- _Prompt_: At the line containing "Place Feature Table", begin setting down the entries exactly, and stop only after the last line.

- _Input_:
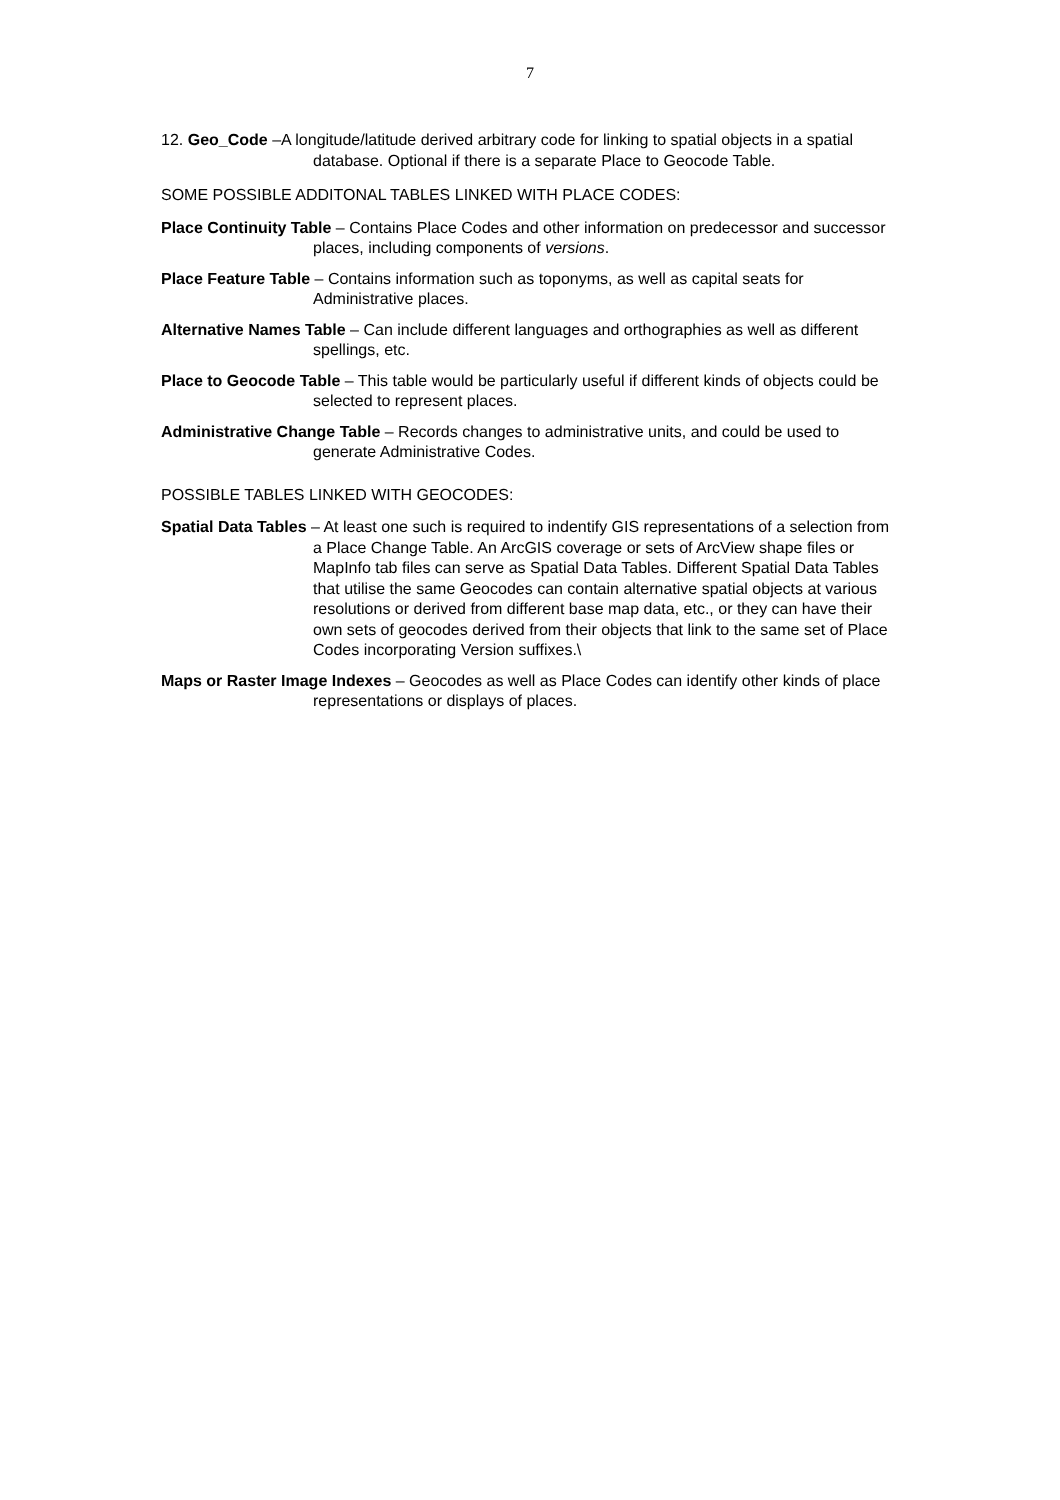7
12. Geo_Code –A longitude/latitude derived arbitrary code for linking to spatial objects in a spatial database. Optional if there is a separate Place to Geocode Table.
SOME POSSIBLE ADDITONAL TABLES LINKED WITH PLACE CODES:
Place Continuity Table – Contains Place Codes and other information on predecessor and successor places, including components of versions.
Place Feature Table – Contains information such as toponyms, as well as capital seats for Administrative places.
Alternative Names Table – Can include different languages and orthographies as well as different spellings, etc.
Place to Geocode Table – This table would be particularly useful if different kinds of objects could be selected to represent places.
Administrative Change Table – Records changes to administrative units, and could be used to generate Administrative Codes.
POSSIBLE TABLES LINKED WITH GEOCODES:
Spatial Data Tables – At least one such is required to indentify GIS representations of a selection from a Place Change Table. An ArcGIS coverage or sets of ArcView shape files or MapInfo tab files can serve as Spatial Data Tables. Different Spatial Data Tables that utilise the same Geocodes can contain alternative spatial objects at various resolutions or derived from different base map data, etc., or they can have their own sets of geocodes derived from their objects that link to the same set of Place Codes incorporating Version suffixes.\
Maps or Raster Image Indexes – Geocodes as well as Place Codes can identify other kinds of place representations or displays of places.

- _Exercise answer_:
Place Feature Table – Contains information such as toponyms, as well as capital seats for Administrative places.
Alternative Names Table – Can include different languages and orthographies as well as different spellings, etc.
Place to Geocode Table – This table would be particularly useful if different kinds of objects could be selected to represent places.
Administrative Change Table – Records changes to administrative units, and could be used to generate Administrative Codes.
POSSIBLE TABLES LINKED WITH GEOCODES:
Spatial Data Tables – At least one such is required to indentify GIS representations of a selection from a Place Change Table. An ArcGIS coverage or sets of ArcView shape files or MapInfo tab files can serve as Spatial Data Tables. Different Spatial Data Tables that utilise the same Geocodes can contain alternative spatial objects at various resolutions or derived from different base map data, etc., or they can have their own sets of geocodes derived from their objects that link to the same set of Place Codes incorporating Version suffixes.\
Maps or Raster Image Indexes – Geocodes as well as Place Codes can identify other kinds of place representations or displays of places.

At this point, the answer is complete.